Sadeghpour Anita, Alizadeh-Ghavidel Alireza, Mozaffari Kambiz, Pouraliakbar Hamidreza, Ghadrdoost Behshid, Behjati Mohaddeseh
Professor, Department of Cardiology, Echocardiography Research Center, Rajaie Cardiovascular Medical and Research Center, Iran University of Medical Sciences, Tehran, Iran.
Associate Professor, Department of Cardiac Surgery, Heart Valve Research Center, Rajaie Cardiovascular Medical and Research Center, Iran University of Medical Sciences, Tehran, Iran.

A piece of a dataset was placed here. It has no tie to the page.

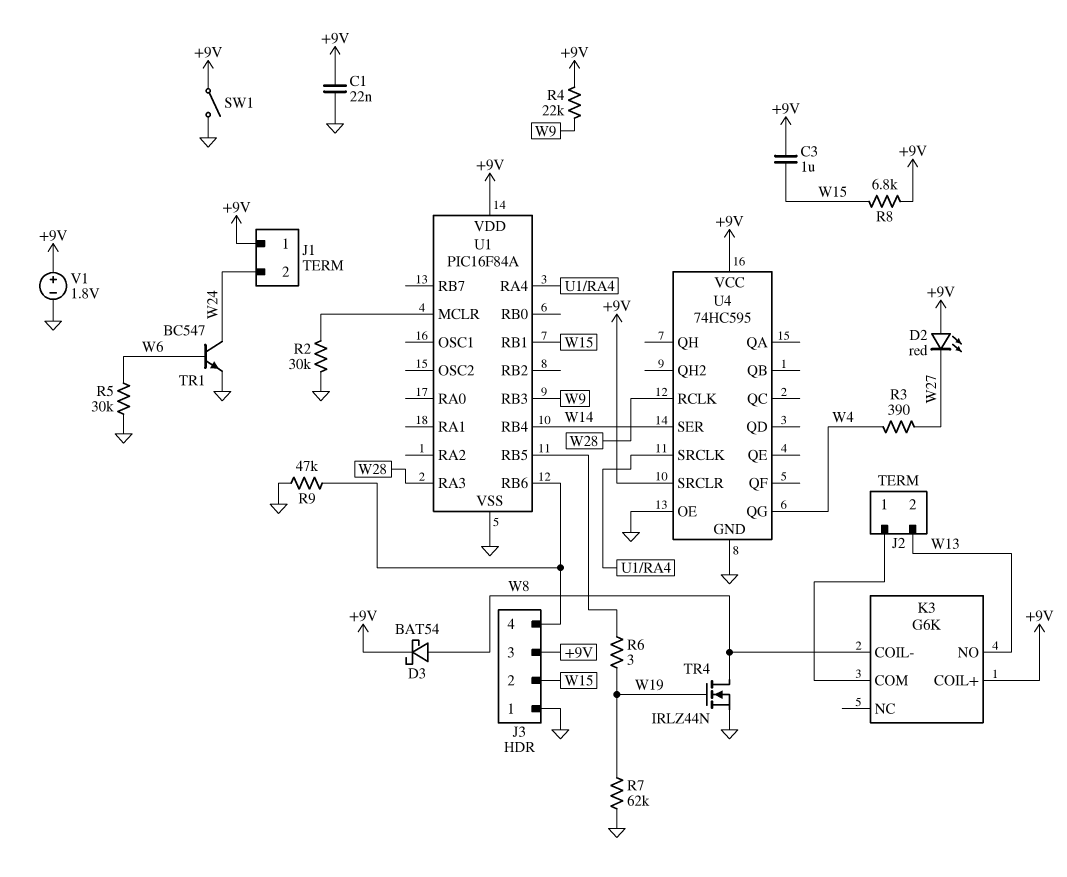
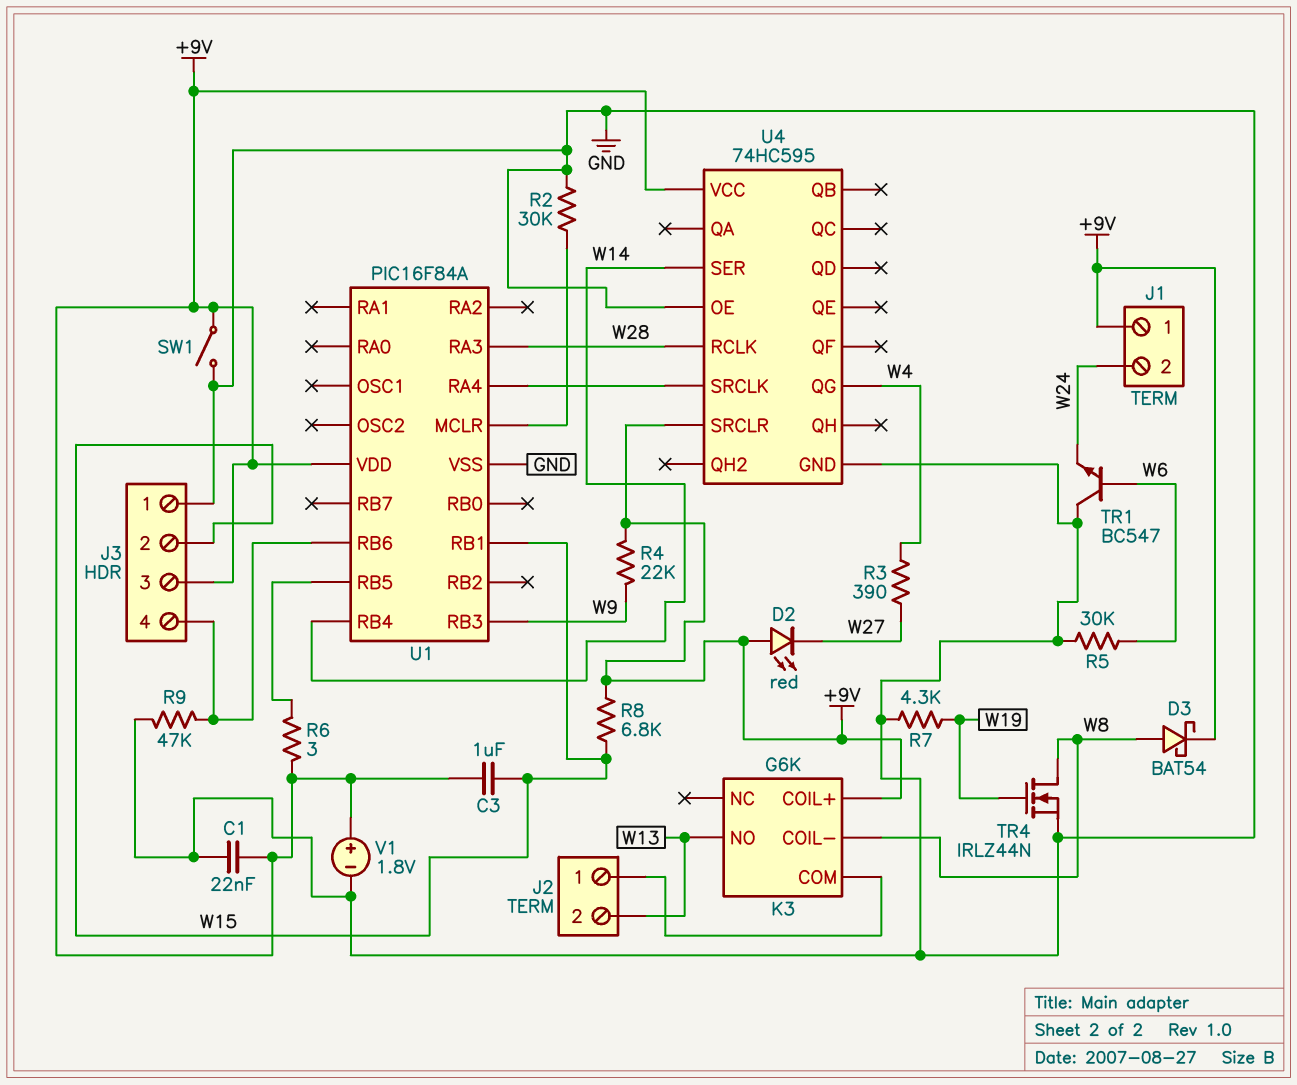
R6: 3 (U1/RB5, W19) -> 3 (+9V, U1/RB5)
R7: 62k (GND, W19) -> 4.3k (GND, W19)
TR1: NPN BC547 (B W6, C W24, E GND) -> NPN BC547 (B W6, C GND, E W24)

ARYA Atheroscler. 2020 Mar;16(2):102-104. doi: 10.22122/arya.v16i2.2014.
Pericardial mesothelioma cyst occurs rarely, and is often found incidentally. The coexistence between large pericardial mesothelial cyst and hypertrophic obstructive cardiomyopathy (HOCM) can make difficulties in medical management.
Our case was a 33-year-old man presented with dizziness and pallor while standing since four years before, and recent syncope. On admission, transthoracic echocardiography reveled presence of hypertrophic cardiomyopathy in association with relatively small right ventricular and atrium due to compression effect by a large echo-free space at the right side of heart suggestive of pericardial cyst. Cardiac computed tomography confirmed presence of HOCM and large pericardial cyst. Patient underwent surgical septal myectomy and large mesothelial pericardial cyst excision because of persistent symptoms and compression effect of cyst on the right chambers despite beta-blocker therapy.
To best of our knowledge, the coexistence of the large pericardial mesothelial cyst and HOCM has not been reported before.
心包间皮瘤囊肿很少见,常为偶然发现。巨大心包间皮囊肿与肥厚性梗阻性心肌病(HOCM)并存会给医疗管理带来困难。
我们的病例是一名33岁男性,自四年前起站立时出现头晕和面色苍白,近期发生晕厥。入院时,经胸超声心动图显示存在肥厚性心肌病,由于心脏右侧一个提示心包囊肿的大无回声区的压迫作用,右心室和右心房相对较小。心脏计算机断层扫描证实存在HOCM和巨大心包囊肿。尽管使用了β受体阻滞剂治疗,但由于症状持续且囊肿对右心腔有压迫作用,患者接受了外科室间隔心肌切除术和巨大间皮心包囊肿切除术。
据我们所知,此前尚未报道过巨大心包间皮囊肿与HOCM并存的情况。